March 21, 2020
1.
There’s this story I love about Thomas Jefferson: For all his adult life, dude kept charts of the first seasonal appearances of various fruits and vegetables in the market. He apparently started some time around 1765, the year his sister died, and continued for decades afterward: the year the family home burned and he lost his first library; the year he inherited 135 slaves; the year he married, and through the decade that followed—through the deaths of four children and then of his wife. Through the year when he was struck so hard by her loss that he could do nothing but pace for weeks. He watched for asparagus and raspberries the year he wrote the Declaration, and marked early Sorrel the year Richmond was burned. And he continued marking cucumber and carrots, corn and tomatoes through his eight years as president. The Library of Congress still has some of the charts.

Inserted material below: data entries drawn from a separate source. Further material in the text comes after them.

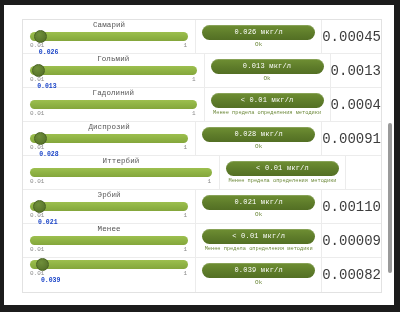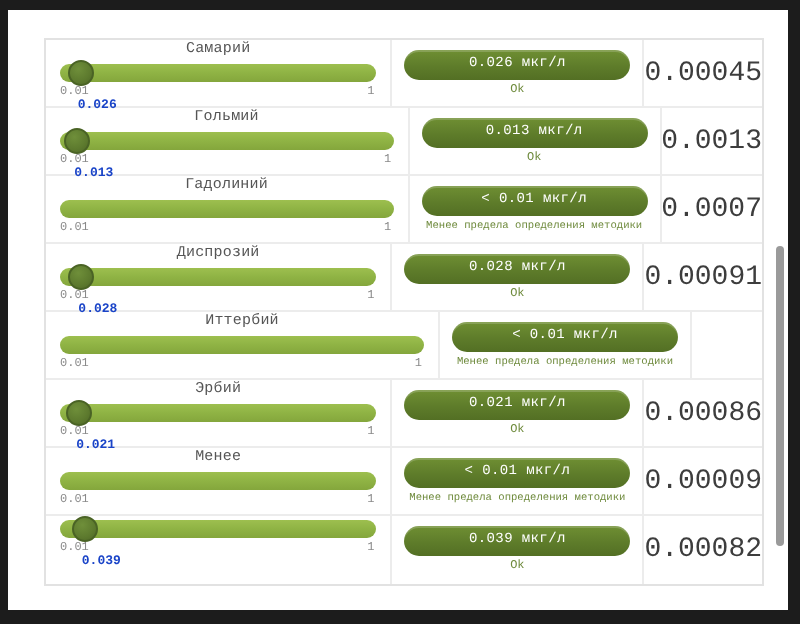"0.0007" div.c-num { text: 0.0007 -> 0.0004 }
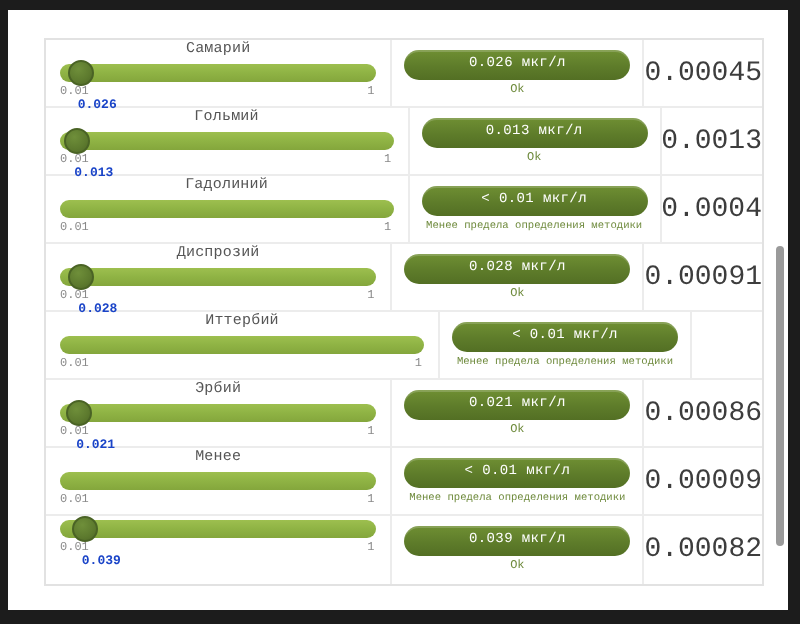"0.00086" div.c-num { text: 0.00086 -> 0.00110 }
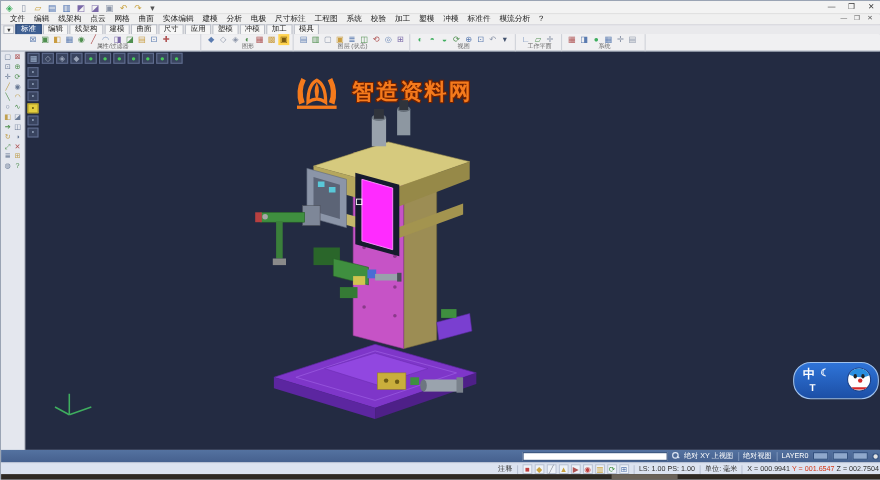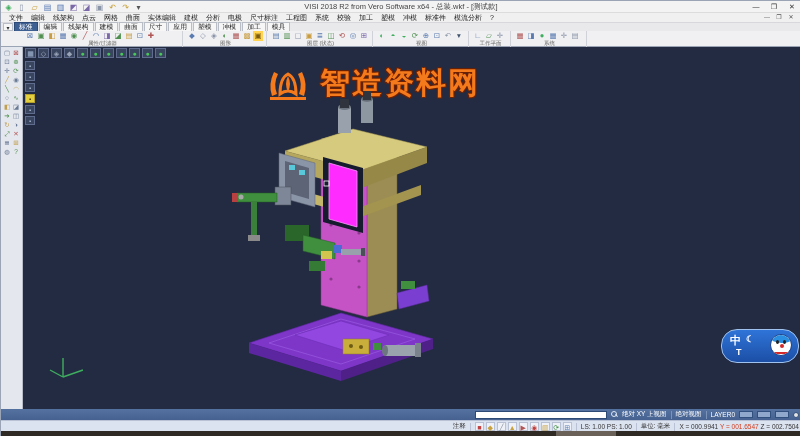"VISI 2018 R2 from Vero" div.title { html: <div>VISI 2018 R2 from Vero Software x64 - 总装.wkf - [测试款]</div> -> none }
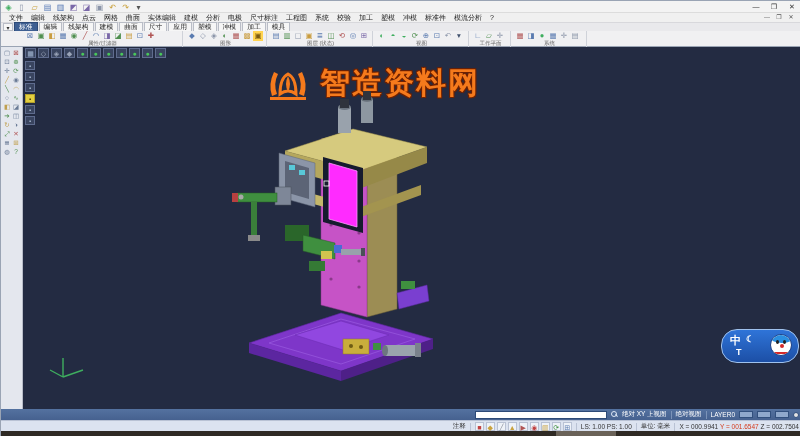"智造资料网" .wm-text { font-size: 30px -> 20px }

I’ve been thinking about that a lot this week, watching the world close and the newly opened cherry blossoms wave in early spring wind.
2.
I’m scared—everyone’s scared—but the blossoms have come all the same. The first wildflowers are starting to bloom in the eastern Gorge and are already on their annual journeys west. Maybe no one will be there to see them this year, but we can know it all the same: know that the fields of bistort and balsamroot will shine bright in buzzing bloom a thousand feet above the river; know that, higher, avalanche and glacier lilies will poke through melting snow, then give way to whole hillsides of lupine and paintbrush. Know that all this will happen, just as it always has. Know that it’ll all be there for us to see when, someday, this is over.
3.
It’s been unseasonably warm this week, and the park across from our apartment’s been full of families, sitting in the grass because there’s nowhere else to go.
I walk down Division, taking pictures of the blooming trees and the signs in windows announcing temporary closures. Someone’s gone up and down, covering the sidewalks with chalk encouragements.
“We got this.”
“We will be okay.”
The comic book store on 14th’s closed, but they’ve left a table out front with a dozen rolls of toilet paper free for whoever needs them. Beneath is a bin full of comic books for kids. Superman saves the world.
4.
At the end of a long loop, I end up in Laurelhurst Park. The daffodils are blooming. I’ve never noticed before how many daffodils there are in our neighborhood, or how lovely they are.